02433 Supply voltage for right parking brake motor - v283
01087 Basic setting not carried out

The scanner will not allow me to cycle the calipers with the codes. Do i need to replace the caliper? Or is there an adaptation or coding that i need to do?

Sorry for no auto-post, i have the program on a non-internet accessible computer and my jump drive will NOT seem to work to transfer it.

KB


----------



## penclnck (Jan 27, 2003)

Has "Jiffy Brakes" just put rear pads on the car? Have you visually inspected the wiring harness to the right rear caliper?


----------



## braunie4 (Jul 12, 2010)

no brakes done, but pads are about 20% remaining. checked wiring harness, visually ok, but wondering if its ok to unplug it and check the pins. dont wanna create more work for myself if it loses adaptation by being unplugged?


----------



## jetta 971 (Jul 25, 2009)

There is TSB on software update.Probably this is your problem. 

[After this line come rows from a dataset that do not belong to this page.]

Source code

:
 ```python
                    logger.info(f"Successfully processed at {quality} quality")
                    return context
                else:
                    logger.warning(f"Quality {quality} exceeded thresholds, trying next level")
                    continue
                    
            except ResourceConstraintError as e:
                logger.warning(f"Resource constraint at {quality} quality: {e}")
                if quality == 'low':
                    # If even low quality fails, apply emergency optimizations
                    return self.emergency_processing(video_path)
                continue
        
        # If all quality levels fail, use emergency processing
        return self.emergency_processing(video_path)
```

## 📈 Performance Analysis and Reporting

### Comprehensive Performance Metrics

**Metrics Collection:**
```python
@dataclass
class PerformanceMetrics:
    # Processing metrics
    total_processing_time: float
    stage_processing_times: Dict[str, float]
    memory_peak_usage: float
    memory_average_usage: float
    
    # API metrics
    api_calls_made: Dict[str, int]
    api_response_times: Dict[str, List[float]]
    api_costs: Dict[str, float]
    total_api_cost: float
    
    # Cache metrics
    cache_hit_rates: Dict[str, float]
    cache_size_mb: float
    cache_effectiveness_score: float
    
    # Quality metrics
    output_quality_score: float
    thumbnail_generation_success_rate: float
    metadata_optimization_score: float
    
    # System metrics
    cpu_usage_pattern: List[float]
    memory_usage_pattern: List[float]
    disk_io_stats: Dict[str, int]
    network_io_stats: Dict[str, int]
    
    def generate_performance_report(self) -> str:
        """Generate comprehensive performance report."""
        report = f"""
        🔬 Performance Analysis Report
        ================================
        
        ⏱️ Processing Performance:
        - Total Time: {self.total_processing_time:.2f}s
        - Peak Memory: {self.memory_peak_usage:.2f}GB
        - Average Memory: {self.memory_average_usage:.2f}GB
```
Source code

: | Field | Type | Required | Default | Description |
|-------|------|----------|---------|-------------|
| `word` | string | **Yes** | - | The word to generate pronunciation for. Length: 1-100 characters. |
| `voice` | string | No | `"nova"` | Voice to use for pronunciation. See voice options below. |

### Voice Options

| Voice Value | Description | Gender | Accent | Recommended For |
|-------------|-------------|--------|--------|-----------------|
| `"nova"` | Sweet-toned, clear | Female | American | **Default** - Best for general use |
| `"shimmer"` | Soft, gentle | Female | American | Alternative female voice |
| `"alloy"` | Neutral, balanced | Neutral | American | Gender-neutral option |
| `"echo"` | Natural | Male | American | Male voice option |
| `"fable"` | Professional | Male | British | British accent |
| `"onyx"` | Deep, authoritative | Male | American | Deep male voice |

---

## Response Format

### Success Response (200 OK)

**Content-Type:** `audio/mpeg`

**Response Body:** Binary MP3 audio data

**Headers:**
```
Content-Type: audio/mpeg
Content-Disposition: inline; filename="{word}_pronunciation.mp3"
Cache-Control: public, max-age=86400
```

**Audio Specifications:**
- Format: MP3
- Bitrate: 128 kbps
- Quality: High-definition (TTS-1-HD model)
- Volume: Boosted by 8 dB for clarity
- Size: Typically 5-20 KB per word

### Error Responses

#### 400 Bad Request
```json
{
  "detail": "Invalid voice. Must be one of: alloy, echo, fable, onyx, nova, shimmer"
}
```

This is for left side but TSB is for both sides:

02432 - Supply Voltage for Left Parking Brake Motor (V282)
02432 - Supply Voltage for Left Parking Brake Motor (V282): Electrical Fault in Circuit
02432 - Supply Voltage for Left Parking Brake Motor (V282): Open Circuit
Possible Symptoms

* Parking Brake Warning Light active/flashing 

Possible Causes

* Wiring/Connectors from/to Left Parking Brake Motor (V282) faulty
* Left Parking Brake Motor (V282) Power Supply faulty 

Possible Solutions

* Check Wiring/Connectors from/to Left Parking Brake Motor (V282)
* Check Left Parking Brake Motor (V282) Power Supply
* Perform Terminal 30 Reset
o Remove Fuse(s) for a short Time. 

Special Notes

* Make sure to cycle the Parking Brake a couple of times between checking for Fault Codes, this will ensure that the Control Module tests the related Components again.
* When found in VW Passat (3C): Parking Brake Electronics, check TSB 01-07-47 (2015075, NAR only) or TPI 2013530 (RoW) for possible Control Module Software Update which corrects Low Voltage Sensitivity.


----------



## forumoto (Aug 12, 2008)

jetta said:


> There is TSB on software update.Probably this is your problem.
> 
> This is for left side but TSB is for both sides:
> 
> ...


CAN A PASSTHRU device perform this update for 2007, i am having similar issue with 2007 epb, when left work , right wont work, and when right work , left wont work, and which sector stop working will report voltage supply failure


----------



## jetta 971 (Jul 25, 2009)

forumoto said:


> CAN A PASSTHRU device perform this update for 2007, i am having similar issue with 2007 epb, when left work , right wont work, and when right work , left wont work, and which sector stop working will report voltage supply failure


No , it has to be done in Dealer.


----------